──────── Material to process

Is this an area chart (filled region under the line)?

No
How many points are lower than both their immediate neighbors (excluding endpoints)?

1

────────────────
──────── Material to process

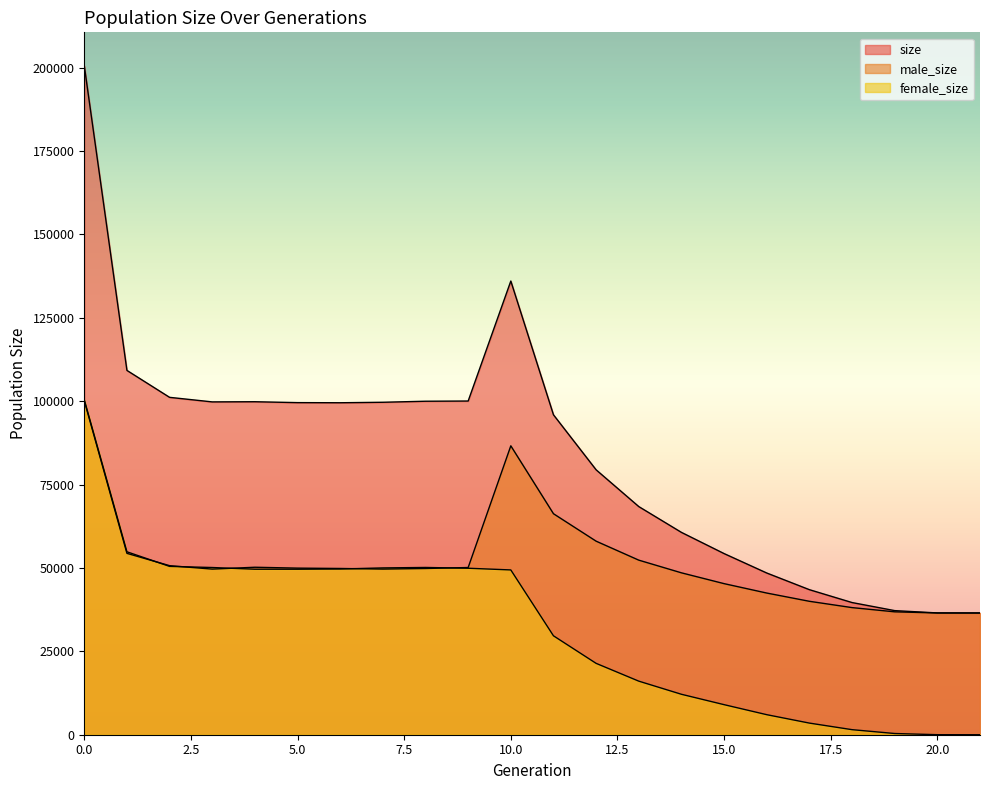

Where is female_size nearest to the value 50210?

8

────────────────

Description of the task: Retype the entries between the line containing "Is this an area" and the line containing "How many points", inclusive.

Solution for this exercise:
Is this an area chart (filled region under the line)?

No
How many points are lower than both their immediate neighbors (excluding endpoints)?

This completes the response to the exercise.